Est-elle un lobby au service de la construction européenne ? Si l’on donne à cette caractérisation une acception selon laquelle la CES serait une structure plaçant la solidarité à l’égard de la construction européenne, y compris dans ses phases les plus libérales, comme le curseur fondamental de ses incursions dans le champ socio-politique, la réponse est oui. Si l’on considère en outre qu’elle privilégie, tel un lobby, les interventions dans l’espace institutionnel et des pratiques d’influence plus que de rapport de force, la réponse est toujours oui…

[…] Son histoire le démontre, la CES s’assume, voire se revendique ainsi. D’ailleurs, les syndicats ouest-européens culturellement les plus assis sur des valeurs de lutte des classes n’ont pu l’intégrer qu’à partir du moment où leur processus de recentrage les a conduits à édulcorer leurs pratiques mobilisatrices, leurs analyses de la construction européenne et leurs discours de rupture avec le capitalisme…

[…] Depuis trois décennies, les distinctions entre les modèles syndicaux européens n’ont en effet cessé de s’estomper, parallèlement à l’affaissement des grands clivages idéologiques, avec la chute du mur de Berlin et des démocraties populaires. Pour autant, cette homogénéisation n’a guère engendré de gains d’efficacité pour le syndicalisme, tant au niveau national qu’européen. Il est incontestablement en mal de réussite. Dans chacun des pays de l’UE, le périmètre des droits sociaux tend à se rétrécir, le rouleau compresseur libéral a largement déconstruit les services publics et, sans que le fédéralisme soit devenu la norme absolue du fonctionnement de l’Europe, son « programme de destruction des structures collectives capables de faire obstacle à la logique du marché pur »11 s’est déroulé avec la complicité d’États progressivement dévitalisés et rechignant à assumer pleinement le bien commun.

Ces transformations structurelles se sont produites sous les yeux d’une CES qui aurait cherché « à améliorer des dispositifs existants ou à contrecarrer les tendances les plus défavorables aux salariés »12, d’évidence sans grands succès.
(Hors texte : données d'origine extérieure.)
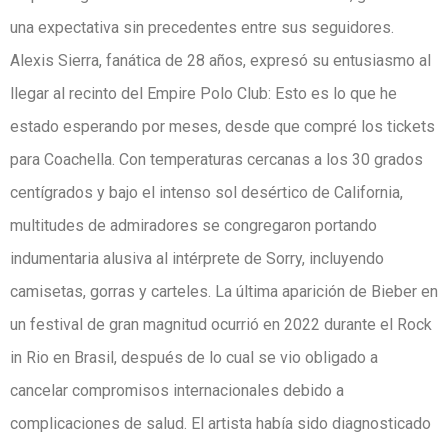
una expectativa sin precedentes entre sus seguidores.
Alexis Sierra, fanática de 28 años, expresó su entusiasmo al
llegar al recinto del Empire Polo Club: Esto es lo que he
estado esperando por meses, desde que compré los tickets
para Coachella. Con temperaturas cercanas a los 30 grados
centígrados y bajo el intenso sol desértico de California,
multitudes de admiradores se congregaron portando
indumentaria alusiva al intérprete de Sorry, incluyendo
camisetas, gorras y carteles. La última aparición de Bieber en
un festival de gran magnitud ocurrió en 2022 durante el Rock
in Rio en Brasil, después de lo cual se vio obligado a
cancelar compromisos internacionales debido a
complicaciones de salud. El artista había sido diagnosticado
Certes, ses défaillances reflètent les faiblesses des syndicalismes nationaux et leur investissement longtemps marginal dans cet internationalisme européen. Il n’empêche que de telles explications sont insuffisantes. Un syndicalisme de partenariat social la plupart du temps sans partenaires désireux de faire avancer l’arlésienne de l’« Europe sociale » peine à démontrer de son efficience…

[…] Un bilan critique du quasi-demi-siècle de la CES est un préalable, avant une indispensable réflexion sur les orientations, les projets à défendre, les modalités d’action à envisager en toute indépendance. Il apparaît en outre nécessaire de penser à la manière d’articuler les luttes nationales qui ne sont pas près de s’éteindre, pour les faire déboucher sur des mobilisations chronologiquement synchronisées dépassant le temps d’une journée d’action, tant il est désormais manifeste qu’une pression ponctuelle n’amène plus les systèmes de pouvoir à transiger.

  • 1. Pour reprendre des appréciations émanant pourtant du président de la CES de 1982 à 1985, Georges Debunne, À quand l’Europe sociale ?, Paris, Syllepse, 2003.
  • 2. Pierre Bourdieu, « Pour un mouvement social européen », Le Monde diplomatique, juin 1999.
  • 3. https://www.cgt.fr/dossi…
  • 4. Anne-Catherine Wagner, Vers une Europe syndicale. Une enquête sur la CES, Bellecombe-en-Bauges, Éditions du Croquant, 2005, p. 19.
  • 5. Ibid.
  • 6. Jean-Marie Pernot, « Actualités de la FSM ou le retour des “morts vivants” », https://syndicollec- tif.fr/apres-jean-pierre-page-un-article-de-jean-marie-pernot-sur-la-fsm/
  • 7. Id., « Européanisation du syndicalisme, vieux débats, nouveaux enjeux », Politique européenne, 2009/1, n° 27.
  • 8. Id., « Agir syndicalement en Europe. La CES, un espace pour l’action collective ? », La Revue de l’IRES, n° 96-97, 2018/3-2019/1, p. 148.
  • 9. Id., « Européanisation... », op. cit.
  • 10. Jean-Marie Pernot, « Agir... », op. cit., p. 125.
  • 11. Pierre Bourdieu, « L’essence du libéralisme », Le Monde diplomatique, mars 1998.
  • 12. Jean-Marie Pernot, « La CES, un acteur social de basse intensité », Savoir/Agir, 2009/2, n° 8, p. 135.